|Flute recording. Source.|
In 1975, Voss and Clarke, two physicist from Berkeley, studied noise in electronic devices. For the fun of it, they also analyzed the spectra of different types of music. They found that the fluctuations in loudness and pitch decrease with the inverse of the frequency; they have a 1/f spectrum. This finding was basically independent of the type of music; Western, Oriental, Blues, Jazz, Classic all showed the same pattern. Voss and Clarke’s musical power spectrum made it into Nature.
A Fourier-transformation of a 1/f power spectrum leads to a power-law decay in the autocorrelation time of the fluctuations, meaning there are correlations over all times, rather than over a characteristic decay time as is most often the case. Physicists like power-law autocorrelated fluctuations because systems show them on a critical point, ie if something cool is going on, you get a power law. The opposite is not necessarily true though; there are more mundane ways to get a power law, but that hasn’t deterred enthusiasts. The 1/f spectrum is scale-invariant, so it has – theoretically – no preferred time scale or frequency to it, as one might have expected to be present in music.

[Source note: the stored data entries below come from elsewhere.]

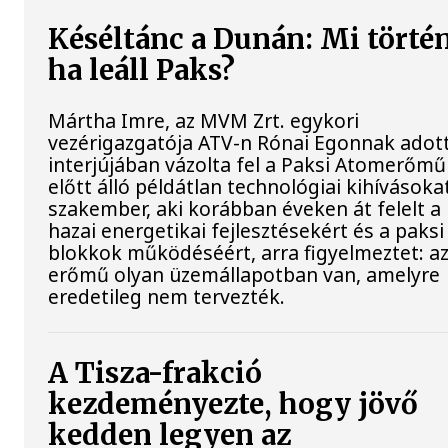
Késéltánc a Dunán: Mi történ
ha leáll Paks?
Mártha Imre, az MVM Zrt. egykori
vezérigazgatója ATV-n Rónai Egonnak adot
interjújában vázolta fel a Paksi Atomerőmű
előtt álló példátlan technológiai kihívásokat
szakember, aki korábban éveken át felelt a
hazai energetikai fejlesztésekért és a paksi
blokkok működéséért, arra figyelmeztet: a
erőmű olyan üzemállapotban van, amelyre
eredetileg nem tervezték.
A Tisza-frakció
kezdeményezte, hogy jövő
kedden legyen az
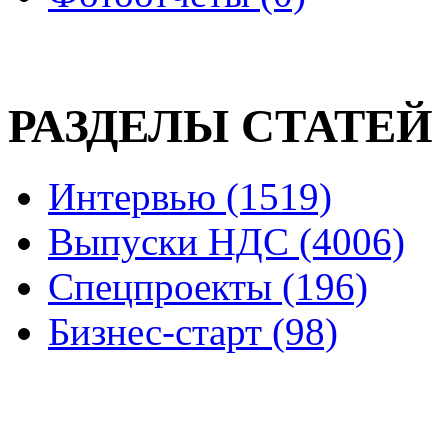
РАЗДЕЛЫ СТАТЕЙ
Интервью (1519)
Выпуски НДС (4006)
Спецпроекты (196)
Бизнес-старт (98)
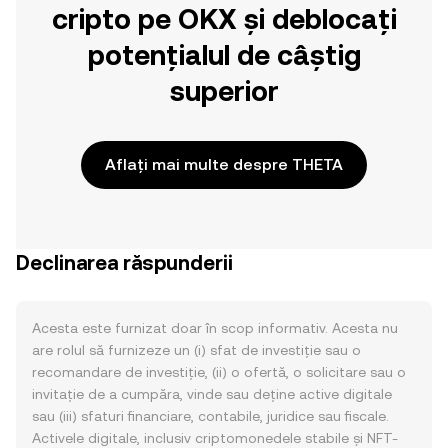
cripto pe OKX și deblocați
potențialul de câștig
superior
Aflați mai multe despre THETA
Declinarea răspunderii
Acesta este furnizat doar în scop informativ. Acesta nu
are rolul să furnizeze un (i) sfat de investiție sau o
recomandare de investiție, (ii) o ofertă, o solicitare sau o
invitație de a cumpăra, vinde sau deține active digitale
sau (iii) sfaturi financiare, contabile, juridice sau fiscale.
Activele digitale, inclusiv criptomonedele stabile și NFT-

In the 70s and 80s everything power-law was chique, and not all of that power-law-finding was very meaningful. To some approximation, in some parameter range, everything is a power-law. If you put your data on a log-log plot, you can make a linear fit, at least over some range. Yet, strictly speaking nothing really is a power law. And of course music doesn’t really have a 1/f spectrum either. To begin with, because it doesn’t use the full frequency spectrum, most of which we couldn’t hear. Also, Mozart hasn’t been composing since the Big Bang.
Scale-invariance is a property also shared by fractals. When I first heard about Voss and Clarke’s study, I jokingly asked when we’ll be listening to fractal music. Needless to say, I learned that had been said and done when I was still wearing diapers. Google “fractal music” to see where this thought leads you.

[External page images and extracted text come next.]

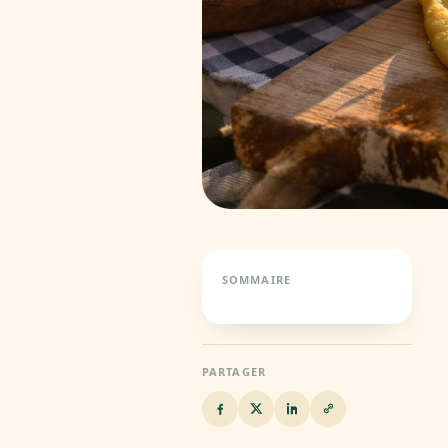
SOMMAIRE
PARTAGER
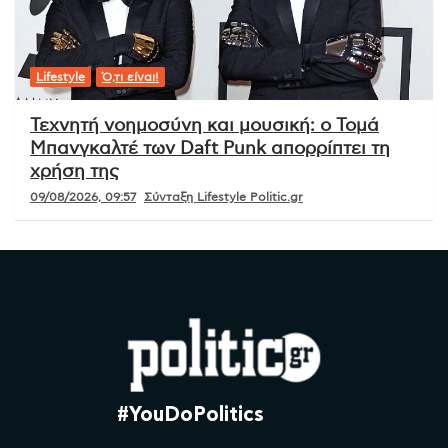
Lifestyle
Ό,τι είναι!
Τεχνητή νοημοσύνη και μουσική: ο Τομά
Μπανγκαλτέ των Daft Punk απορρίπτει τη
χρήση της
09/08/2026, 09:57
Σύνταξη Lifestyle Politic.gr
#YouDoPolitics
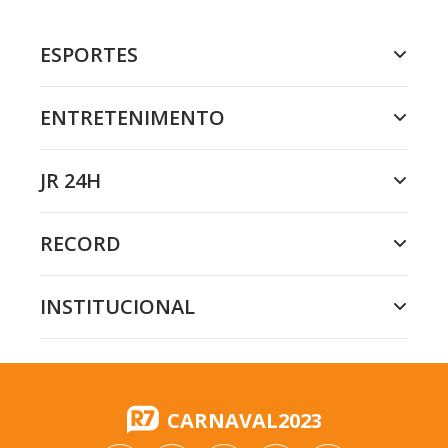
ESPORTES
ENTRETENIMENTO
JR 24H
RECORD
INSTITUCIONAL
CARNAVAL2023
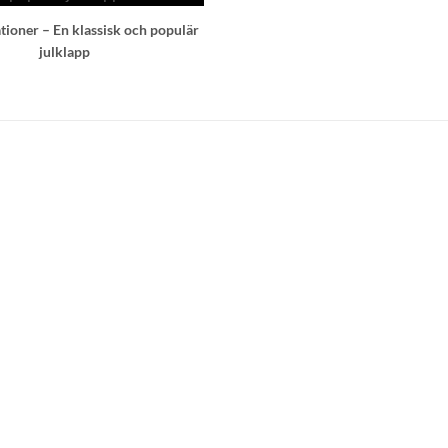
ioner – En klassisk och populär
julklapp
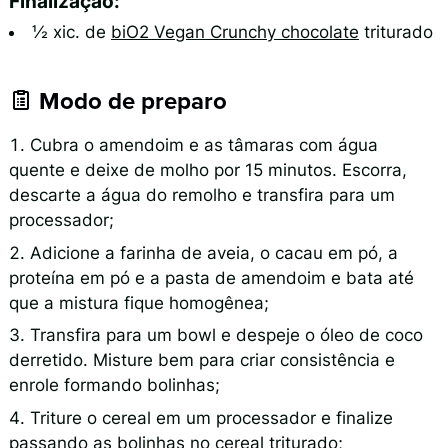
Finalização:
½ xic. de
biO2 Vegan Crunchy chocolate
triturado
Modo de preparo
Cubra o amendoim e as tâmaras com água
quente e deixe de molho por 15 minutos. Escorra,
descarte a água do remolho e transfira para um
processador;
Adicione a farinha de aveia, o cacau em pó, a
proteína em pó e a pasta de amendoim e bata até
que a mistura fique homogênea;
Transfira para um bowl e despeje o óleo de coco
derretido. Misture bem para criar consistência e
enrole formando bolinhas;
Triture o cereal em um processador e finalize
passando as bolinhas no cereal triturado;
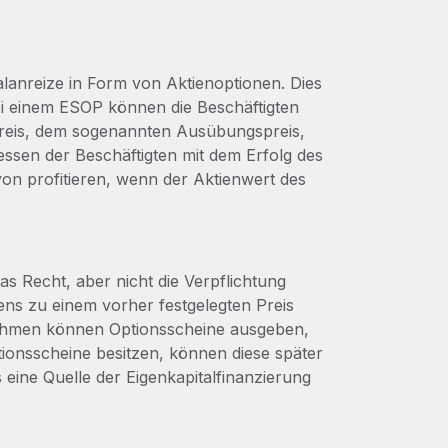
alanreize in Form von Aktienoptionen. Dies
i einem ESOP können die Beschäftigten
Preis, dem sogenannten Ausübungspreis,
ressen der Beschäftigten mit dem Erfolg des
von profitieren, wenn der Aktienwert des
s Recht, aber nicht die Verpflichtung
ns zu einem vorher festgelegten Preis
nehmen können Optionsscheine ausgeben,
tionsscheine besitzen, können diese später
ine Quelle der Eigenkapitalfinanzierung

I’m not sure what the power-law finding means for the origin of music, but intuitively what it means for what you hear is that music (at least the type we find appealing) lives on the edge between predictability and unpredictability. White noise has a constant spectral density and no autocorrelation. A random walk moving a melody along adjacent pitches has a strong correlation and a 1/f2 spectrum. Somewhere in between are Bach and Adele.
When you turn on the radio, you want to be surprised – but not too much. Popular music today follows quite simple recipes. In most cases, you’ll be able to sing along when the chorus repeats. If you’ve heard a song a dozen times it gets dull though – it’s become too predictable. Symphonies are more complex, but they all have recurring motives and variations around that.

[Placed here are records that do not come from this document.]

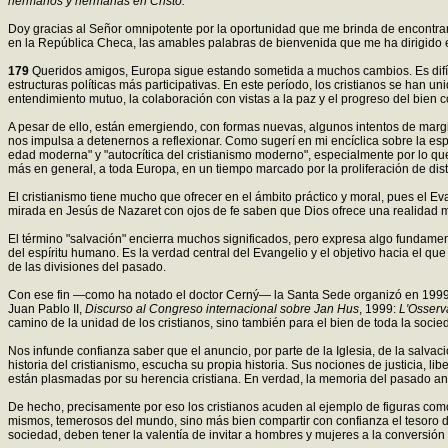
hermanos y hermanas en Cristo:
Doy gracias al Señor omnipotente por la oportunidad que me brinda de encontrarm
en la República Checa, las amables palabras de bienvenida que me ha dirigido 
179
Queridos amigos, Europa sigue estando sometida a muchos cambios. Es difíci
estructuras políticas más participativas. En este período, los cristianos se han 
entendimiento mutuo, la colaboración con vistas a la paz y el progreso del bien 
A pesar de ello, están emergiendo, con formas nuevas, algunos intentos de margin
nos impulsa a detenernos a reflexionar. Como sugerí en mi encíclica sobre la espe
edad moderna" y "autocrítica del cristianismo moderno", especialmente por lo qu
más en general, a toda Europa, en un tiempo marcado por la proliferación de di
El cristianismo tiene mucho que ofrecer en el ámbito práctico y moral, pues el 
mirada en Jesús de Nazaret con ojos de fe saben que Dios ofrece una realidad más
El término "salvación" encierra muchos significados, pero expresa algo fundame
del espíritu humano. Es la verdad central del Evangelio y el objetivo hacia el que 
de las divisiones del pasado.
Con ese fin —como ha notado el doctor Cerný— la Santa Sede organizó en 1999 un 
Juan Pablo II,
Discurso al Congreso internacional sobre Jan Hus
, 1999:
L'Osser
camino de la unidad de los cristianos, sino también para el bien de toda la soci
Nos infunde confianza saber que el anuncio, por parte de la Iglesia, de la salv
historia del cristianismo, escucha su propia historia. Sus nociones de justicia, li
están plasmadas por su herencia cristiana. En verdad, la memoria del pasado ani
De hecho, precisamente por eso los cristianos acuden al ejemplo de figuras como
mismos, temerosos del mundo, sino más bien compartir con confianza el tesoro d
sociedad, deben tener la valentía de invitar a hombres y mujeres a la conversión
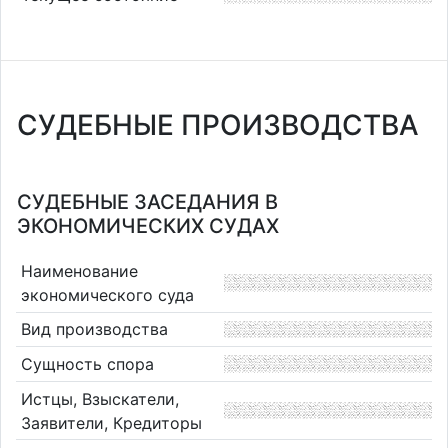
СУДЕБНЫЕ ПРОИЗВОДСТВА
СУДЕБНЫЕ ЗАСЕДАНИЯ В
ЭКОНОМИЧЕСКИХ СУДАХ
Наименование
экономического суда
Вид производства
Сущность спора
Истцы, Взыскатели,
Заявители, Кредиторы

However, the musical edge must have a finite width. For some purposes, music can be more predictable than for others. What amount of predictability we find appealing doesn’t only depend on the occasion, it is also individually different. If you spend a lot of time analyzing pop songs, I suspect what’s in the charts today will sound very repetitive to you, though for the casual listener it arguably has an appeal.
It is tempting to extrapolate this to areas where autocorrelations are less easily measureable than pitch, for example to ideas in the written and spoken form. A scientific paper or a talk needs to strike a balance between the known and the unknown. Repeat too much common knowledge, and you’re obvious. Jump too far, and you’re crazy. The scientific pop stars are the ones on the edge. That also means the pop stars are the ones not too far ahead of their time.
It seems to me today the width of the scientific edge is very thin, maybe too thin. Sometimes, the obvious must be stated just so it remains in awareness. And sometimes the crazy starts making sense if you’ve listened to it often enough.
There’s another lesson. While fashions seem to come back, the cycle never is perfectly periodic, but always comes with a new twist. Thus, when the colors of the 70s will return to haunt us, maybe they’ll come with a metallic shine. And so, my impression that we’re having the same discussions over and over again must be wrong. They can’t be periodic, I am missing a change on longer time scales. History may be self-similar, but it’s not repeating. Though that's one of my all-time favorite songs.